なお、本発明においては、式(1)及び式(4)で表される硅素化合物と併用する式(5)で表される硅素化合物の量は特に限定されないが、式(1)及び式(2)で表される硅素化合物中の硅素原子の合計量の1モルに対して0.02〜0.80モルが好ましい。

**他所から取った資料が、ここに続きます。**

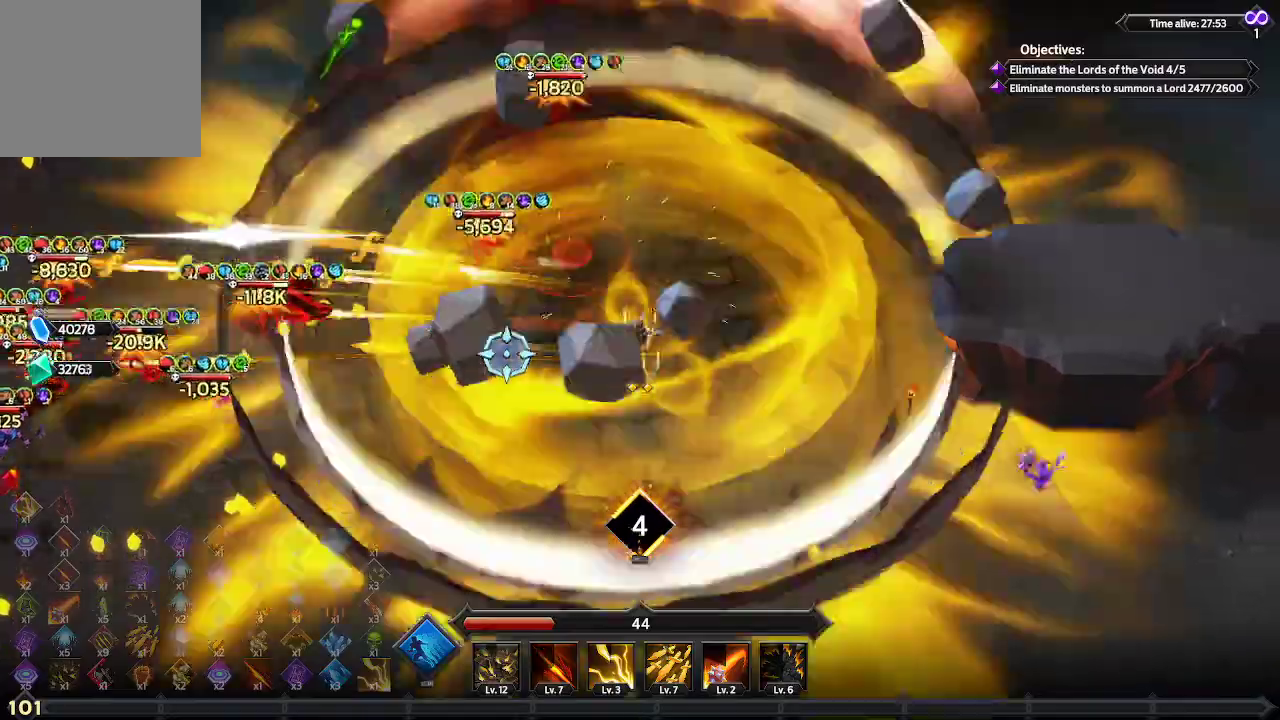
{"buttons": [], "left_stick": "down-left", "right_stick": "left", "events": [[367, "left_stick", "down-left"]]}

本発明に用いるポリシロキサン(A)は、一般的には、公知の方法で、加水分解・縮重合して得ることができる。最も広く知られている方法としては、硅素化合物が溶媒に溶解した溶液に、純水又は純水と溶媒の混合溶液を滴下等の方法で加え、温度40℃以上で数時間以上加熱・撹拌する、加水分解法である。この方法において、用いる純水の量は、完全加水分解及び部分加水分解の目的に応じて任意に適宜選択される。通常は、硅素化合物の全アルコキシ基に対して、0.4〜4倍モルの量である。本発明においては、完全加水分解及び部分加水分解のいずれを用いてもよい。そして、この加水分解法においては、加水分解・縮重合の反応を促進するために、酸又はアルカリを触媒として添加することが一般的である。この酸触媒としては、塩酸、硫酸や硝酸等の無機酸や酢酸、蓚酸や蟻酸等の有機酸が挙げられる。アルカリ触媒としては、ナトリウム、カリウム、アンモニア等の無機アルカリや、各種アミン類が用いられる。加熱温度及び加熱時間は、適宜必要に応じて選択できる。例えば、50℃で24時間加熱・撹拌したり、還流下で8時間加熱・撹拌する等の方法が挙げられる。なお、硅素化合物が加水分解・縮重合する限りにおいては、加熱せずに、室温下で撹拌する方法も使用可能である。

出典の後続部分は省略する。